Приближение войны Роберт, кажется, не заметил, а она ворвалась в жизнь и изменила все и во всем мире. Он жил, попеременно меняя адреса то в Мюнхене, то в Берлине, наведываясь в Париж. Он чувствовал себя вполне европейцем, но ему напомнили, что он подданый Российской империи, враждебного государства, подлежащий высылке. Вот чего ему не хотелось это возвращаться в родные края. Тем более, что в газетах писали, что российские евреи массово выселяются из прифронтовой полосы, незаслуженно обвиненные в предательстве в пользу Германии. Где теперь его родина? Семья? Дети? Где его дедушка, бабушка, дядя Вениамин? Живы ли? [2]

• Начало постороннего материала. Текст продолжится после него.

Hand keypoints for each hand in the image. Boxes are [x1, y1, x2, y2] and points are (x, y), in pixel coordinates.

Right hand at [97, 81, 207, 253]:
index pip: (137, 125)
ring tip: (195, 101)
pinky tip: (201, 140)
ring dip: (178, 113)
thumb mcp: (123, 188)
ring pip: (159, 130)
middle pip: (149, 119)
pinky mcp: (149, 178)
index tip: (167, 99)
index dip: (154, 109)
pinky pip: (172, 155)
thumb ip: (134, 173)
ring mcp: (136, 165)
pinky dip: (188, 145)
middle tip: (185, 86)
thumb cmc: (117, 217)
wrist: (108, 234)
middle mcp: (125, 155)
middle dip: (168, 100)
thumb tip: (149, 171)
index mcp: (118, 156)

Все его друзья художники эмигранты разъехались, а некоторые призваны в армию или ушли добровольцами и погибли. Он не враг Германии, он часть ее. Так ему казалось, и не только ему одному
Впрочем, судьба опять ему улыбнулась. Роберт Генин высылается в местечко Вальдтрудеринг в близи от Мюнхена под наблюдение местного командования. Здесь он не перестает работать, однако чувствует, что его утопические мечты больше не находят отражения в реальной жизни.
Роберт Генин. Милосердие
Социалистическая революция в Германии провалилась. Поля Фландрии усеяны крестами. По улицам европейских городов бродят человеческие обломки, без рук, без ног, отравленные газом, непрерывно кашляющие. Жизнь изменилась катострофически и, хотя военные действия еще идут, в 1915 году он публикует серию рисунков «Женщина на войне», «Вдова», а в 1917 году серию гравюр на военную тему.

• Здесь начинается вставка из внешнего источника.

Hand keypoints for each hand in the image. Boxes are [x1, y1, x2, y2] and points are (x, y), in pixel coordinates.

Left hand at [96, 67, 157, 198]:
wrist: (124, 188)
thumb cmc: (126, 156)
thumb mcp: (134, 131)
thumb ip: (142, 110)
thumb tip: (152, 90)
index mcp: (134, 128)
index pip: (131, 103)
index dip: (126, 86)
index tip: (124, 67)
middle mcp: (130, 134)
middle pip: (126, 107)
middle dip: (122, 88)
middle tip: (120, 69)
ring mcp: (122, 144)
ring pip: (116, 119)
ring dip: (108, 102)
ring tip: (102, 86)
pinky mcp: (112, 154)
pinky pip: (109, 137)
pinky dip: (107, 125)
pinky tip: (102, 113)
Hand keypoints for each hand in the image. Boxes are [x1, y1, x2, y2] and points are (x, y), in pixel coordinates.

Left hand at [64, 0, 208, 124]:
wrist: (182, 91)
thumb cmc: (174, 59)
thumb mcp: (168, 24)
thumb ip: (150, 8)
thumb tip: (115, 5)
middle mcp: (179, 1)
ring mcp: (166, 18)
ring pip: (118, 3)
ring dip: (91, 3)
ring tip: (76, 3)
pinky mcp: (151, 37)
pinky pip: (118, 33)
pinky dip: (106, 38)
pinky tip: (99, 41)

В 1917 году галерея Таннхаузер проводит его вторую персональную выставку, а в 1919 году третью. В этом ж году он берет в банке ссуду и покупает дом в Швейцарской Асконе, сдаeт его в аренду и уезжает в Берлин.
Роберт Генин в Берлинской мастерской
Послевоенный Берлин, как и Париж 1920х годов были полон соблазнов. Несмотря на ужасающую инфляцию, ночная жизнь Берлина привлекала эмигрантов, особенно художников. Наркотики, проституция, алкоголизм вот то, что составляло суровую реальность женщин и мужчин на картинах многих художников того периода.
Литературный критик и мемуарист Александр Бахрах оставил яркий портрет Берлина начала 1920-х годов:
Странный это был город, неповторимый, и едва ли гофмановское перо способно было бы с достаточной убедительностью передать «несуразность» Берлина начала двадцатых годов нашего века. В нем смешивалось многое еще не зарубцевавшаяся горечь поражения, крушение всех недавних кумиров и то странное тогда еще, собственно, Европе неведомое явление, которое ученые финансисты именуют «инфляцией» и которое было не только экономическим или социальным, но в еще большей степени психологическим феноменом.
Марк Шагал говорил о Берлине 1920-х годов:
После войны Берлин стал чем-то вроде караван-сарая, где встречались все путешествующие между Москвой и западом В квартирах на Bayrischer Platz было столько же самоваров, теософических и толстовских графинь, сколько бывало в Москве За всю свою жизнь я не видел столько великолепных раввинов или такого множества конструктивистов, как в Берлине в 1923 году [6]
Не избегает соблазнов и Роберт. Вместе с друзьями он посещает злачные места ночного Берлина и затем, cовместно с Михелем Фингештейном издает серию гравюр «Из Берлинских притонов»
Роберт Генин. «Из Берлинских притонов»
Маньчжурия. КВЖД
В 1894 году, когда на престол взошел молодой император Николай II, Россия строила 3000-мильную Транссибирскую железную дорогу, которая обеспечила прямое железнодорожное сообщение от Уральских гор до Владивостока. Необходимо было проложить дополнительную ветку через китайскую провинцию Маньчжурия. После того, как Япония одержала победу над Китаем в китайско-японской войне 1895 года, Россия, наряду с Францией и Германией, убедила Японию не захватывать часть Маньчжурии, которую она получила по послевоенному договору. Граф Сергей Витте, министр финансов России, попросил и получил разрешение на строительство Китайско-Восточной железной дороги (КВЖД) через Маньчжурию в обмен на эту услугу. В 1896 году Китайская империя Цин предоставила России концессию на строительство, позволявшую построить и эксплуатировать железную дорогу, а также передать под российское управление довольно широкую полосу земли по обе стороны от железнодорожного полотна.